Yesterday, Pam Houston was at Queen Anne Books reading from her semi-autobiographical novel, Sight Hound. I fell in love with Pam Houston's writing several years ago, when my sister gave me a copy of her book of (also semi-autobiographical) short stories, Cowboys Are My Weakness. The female narrators in Ms. Houston's short stories are tough, funny, and insecure; each of them loves, and inevitably loses, a man whose favorite song might well be Desperado. Her new book, her first novel, is the story of a woman and the dog that she loves and loses.

Both women wore black. (They are, after all, writers.) However, New York City black and California academician black are so different as to be almost unrecognizable as the same color. Ms. Reichl, in sleek black suit with crimson blouse, fully made-up, dark, wavy hair cascading artfully over her shoulders, looked ready for an evening out at an elegant restaurant. Ms.

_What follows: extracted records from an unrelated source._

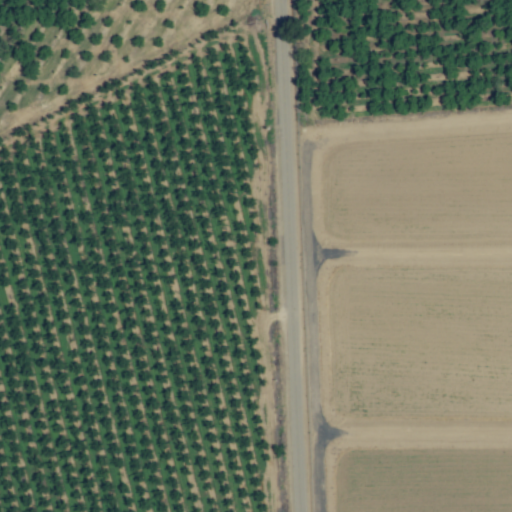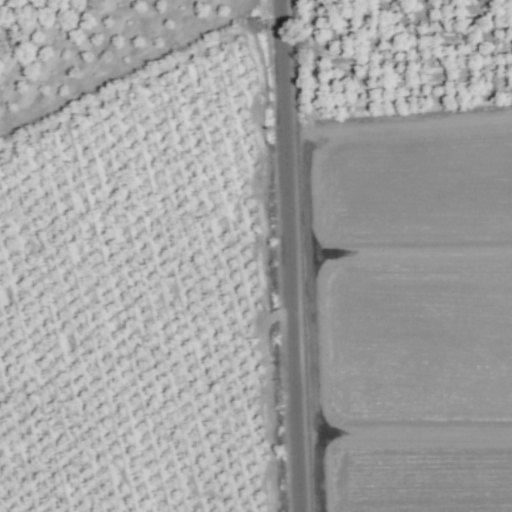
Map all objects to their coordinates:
crop: (183, 224)
road: (302, 255)
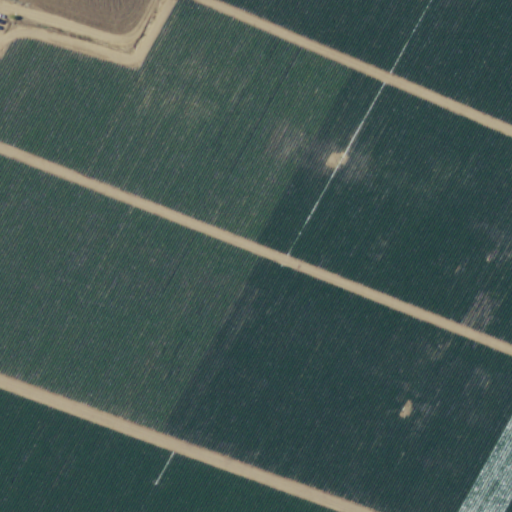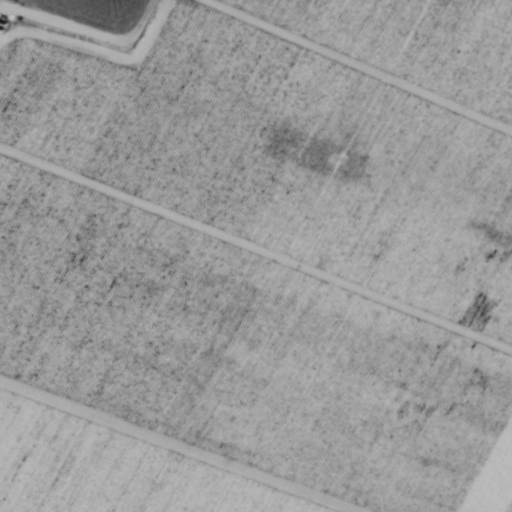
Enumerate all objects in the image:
crop: (256, 256)
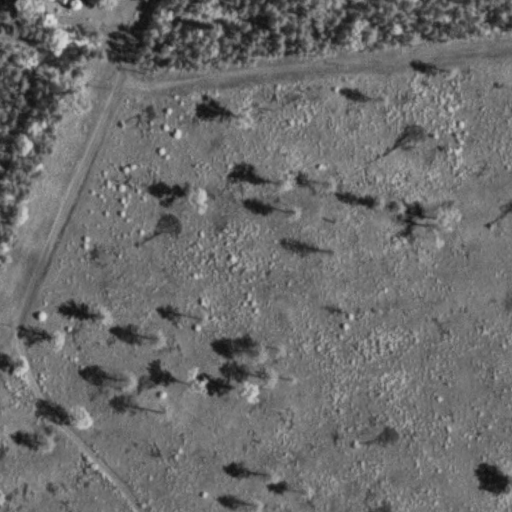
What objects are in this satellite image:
building: (70, 0)
road: (135, 41)
road: (316, 63)
road: (65, 218)
road: (59, 433)
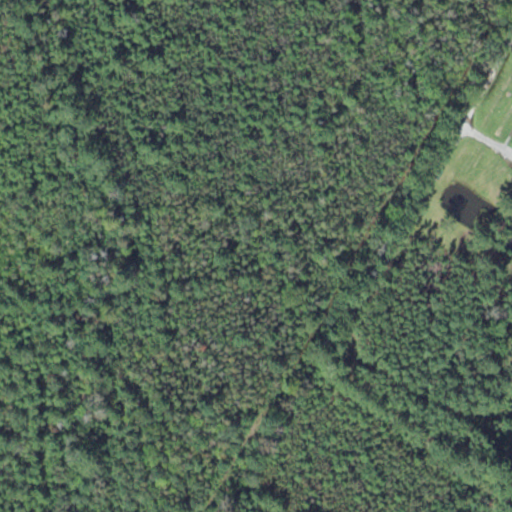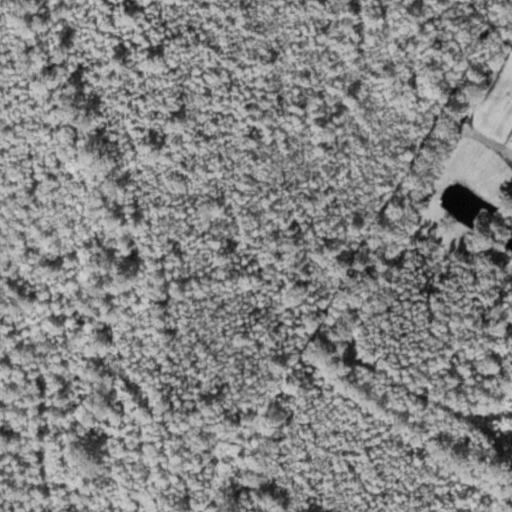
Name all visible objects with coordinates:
building: (510, 144)
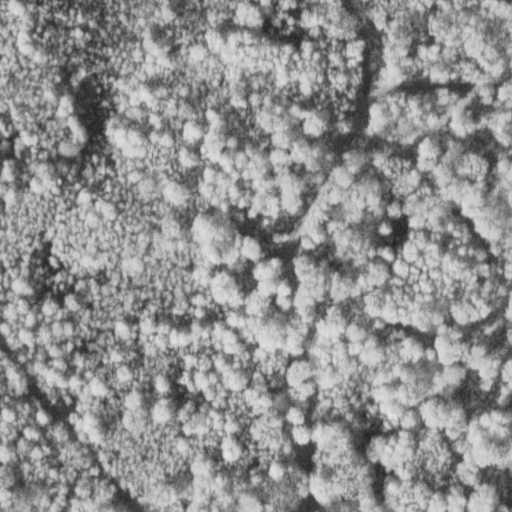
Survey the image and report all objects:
road: (66, 426)
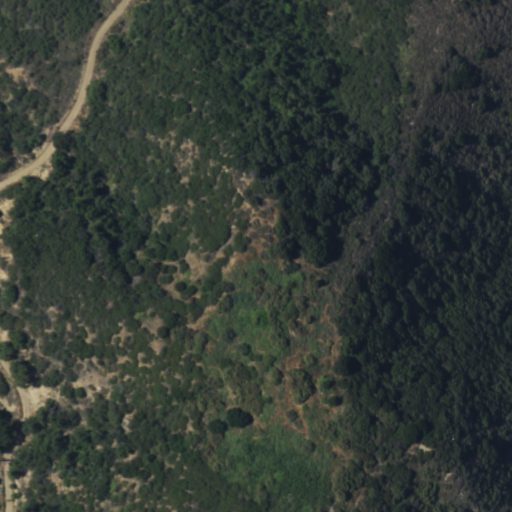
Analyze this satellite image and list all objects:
road: (3, 237)
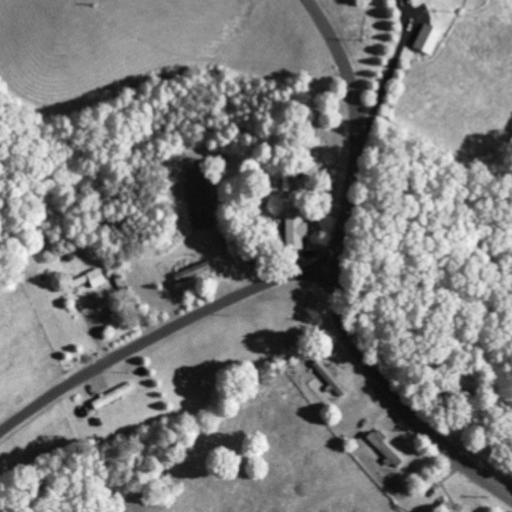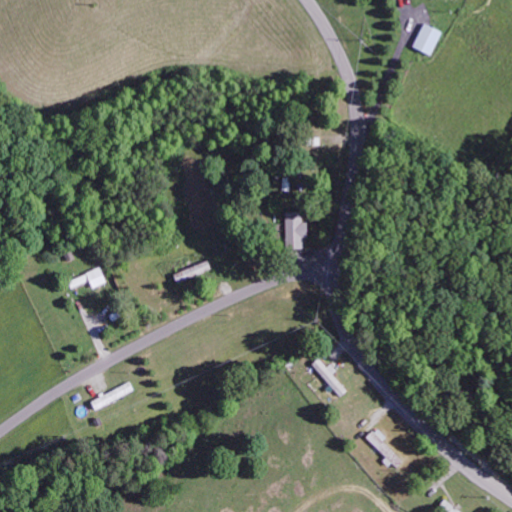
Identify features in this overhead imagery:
building: (426, 40)
building: (293, 230)
building: (95, 277)
road: (338, 277)
road: (161, 334)
building: (329, 377)
building: (111, 396)
building: (383, 448)
building: (447, 506)
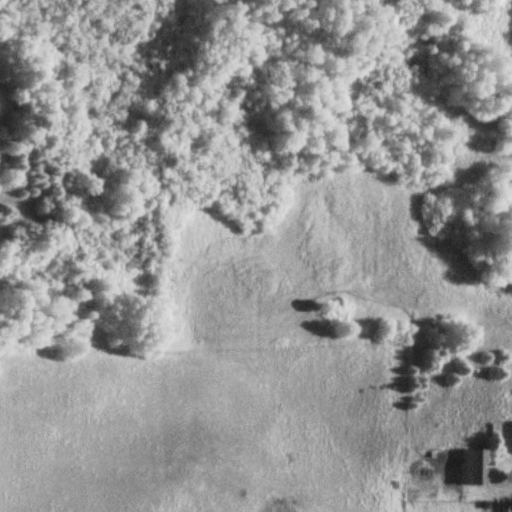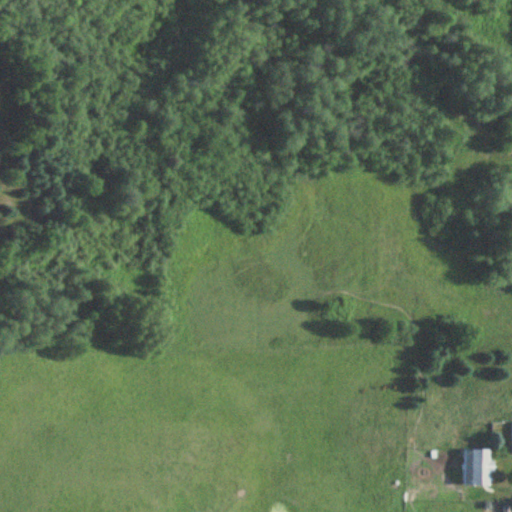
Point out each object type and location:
building: (476, 467)
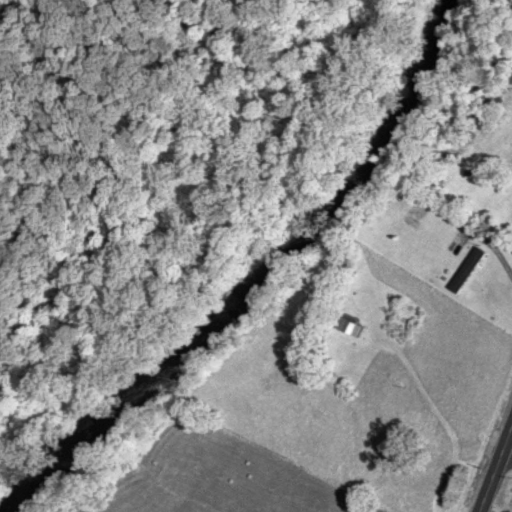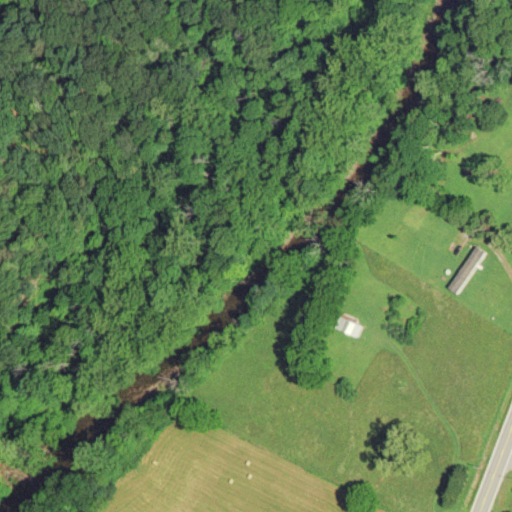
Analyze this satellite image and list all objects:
river: (267, 270)
road: (496, 471)
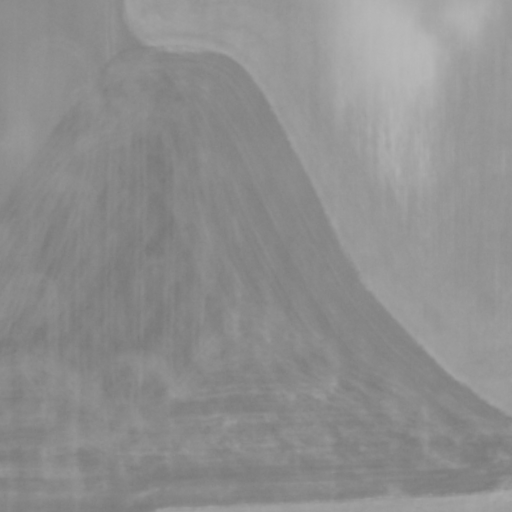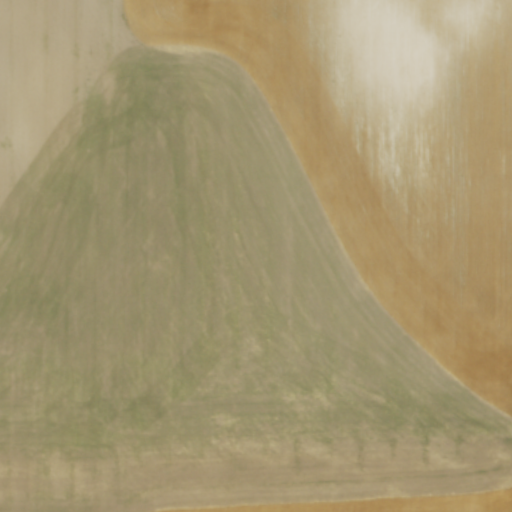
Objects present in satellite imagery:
crop: (256, 256)
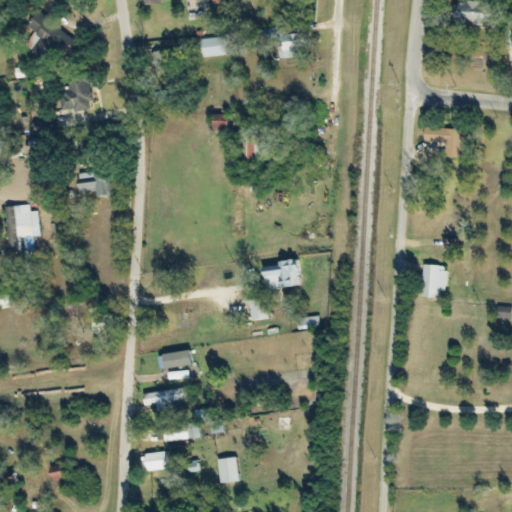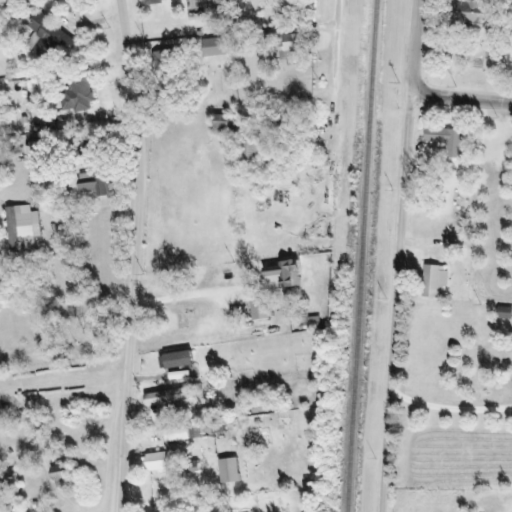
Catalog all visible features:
building: (151, 0)
building: (475, 13)
building: (509, 36)
building: (49, 38)
building: (290, 43)
building: (214, 47)
road: (422, 49)
road: (343, 52)
building: (164, 60)
building: (78, 94)
building: (163, 98)
road: (465, 102)
building: (221, 124)
building: (447, 140)
building: (87, 147)
building: (252, 147)
building: (98, 184)
building: (22, 226)
road: (137, 255)
railway: (358, 256)
building: (283, 276)
building: (434, 281)
road: (199, 295)
building: (5, 303)
road: (406, 305)
building: (260, 309)
building: (58, 313)
building: (504, 313)
building: (309, 323)
building: (103, 324)
building: (176, 361)
building: (180, 375)
building: (166, 399)
road: (456, 407)
building: (218, 427)
building: (182, 433)
building: (160, 462)
building: (229, 471)
building: (60, 476)
building: (2, 486)
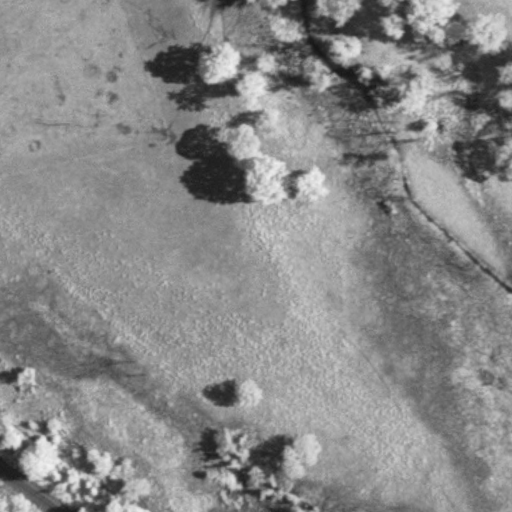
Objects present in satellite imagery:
railway: (29, 491)
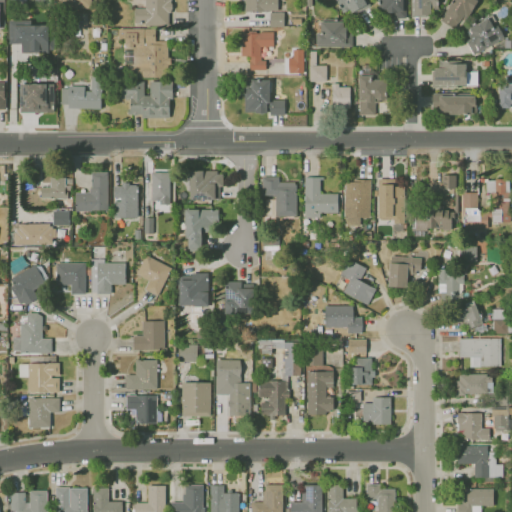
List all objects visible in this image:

Houston could have been meeting a close friend at their neighborhood coffee house; her loose black pants and sweater over a printed t-shirt, funky red clogs, and clean-scrubbed face screamed West Coast intelligentsia, and fit right in with the QA Books crowd.

Ms. Reichl is a charming and engaging storyteller; her onstage persona is sparkling and witty. She read several passages from Garlic and Sapphires that described the disguises and associated alter-egos she created to avoid being recognized when dining at restaurants she intended to review. To put it bluntly, her writing is much better than her reading of it (at least on this occasion). When reading dialog, she takes on the voices of her characters. Speaking in a voice much different than one's own is a tricky thing, one that actors spend years practicing. Some in the audience were clearly amused by her breathy femme fatale reading of one of her characters; I found it overwrought and distracting. Ms. Reichl spent more time speaking extemporaneously about the stories in the book and answering audience questions than she did reading; this worked to her considerable strengths.

Ms. Houston's onstage persona is much like the voices of her characters: a little tough and matter of fact even when speaking of the most tender subjects, and peppered with subtle, often ironic, always intelligent humor. When she read from Sight Hound, she slipped into a different voice, a fluid, non-inflected, near monotone. I've heard other writers read in this sort of voice; it is, I'm guessing, an attempt to focus the listeners' attention on the words themselves, rather than on the person reading them. While it works for the first-person internal narrative that Ms. Houston read, it is deadly to dialog, the reading of which calls for the cadences of speech.

Why, you may wonder, am I dissecting the readings, rather than discussing the writing? I'm thinking about readings because the final project, as it were, for my memoir-writing class is to give a reading. The evening of May 31, the eighteen of us in the memoir class will be reading from our work at the University Bookstore in Seattle. We will each have about 5 minutes to read. This amount of time seems like a mere instant to some of us, and an eternity in hell to others. Having spent a lot of time on stage, I'm not particularly anxious. I am aware, however, that every type of performance is different, so I'm studying this particular form. I hate giving a bad performance.

And yes, I'll say a little something about the books, too. I think that Garlic and Sapphires will be a delightful read, especially for those who appreciate descriptions of meals so exquisite and nuanced that one can almost taste the food. This is a book for the head, and for the palate. I bought Sight Hound yesterday, and have begun reading it. Ms. Houston's use of several first-person narrators gives the reader close-up views of her dog's long battle with cancer, the vets who tried to save him, and the other people and animals who were part of their lives. This is a book for the heart. Be prepared to be very much aware of your own when you read it.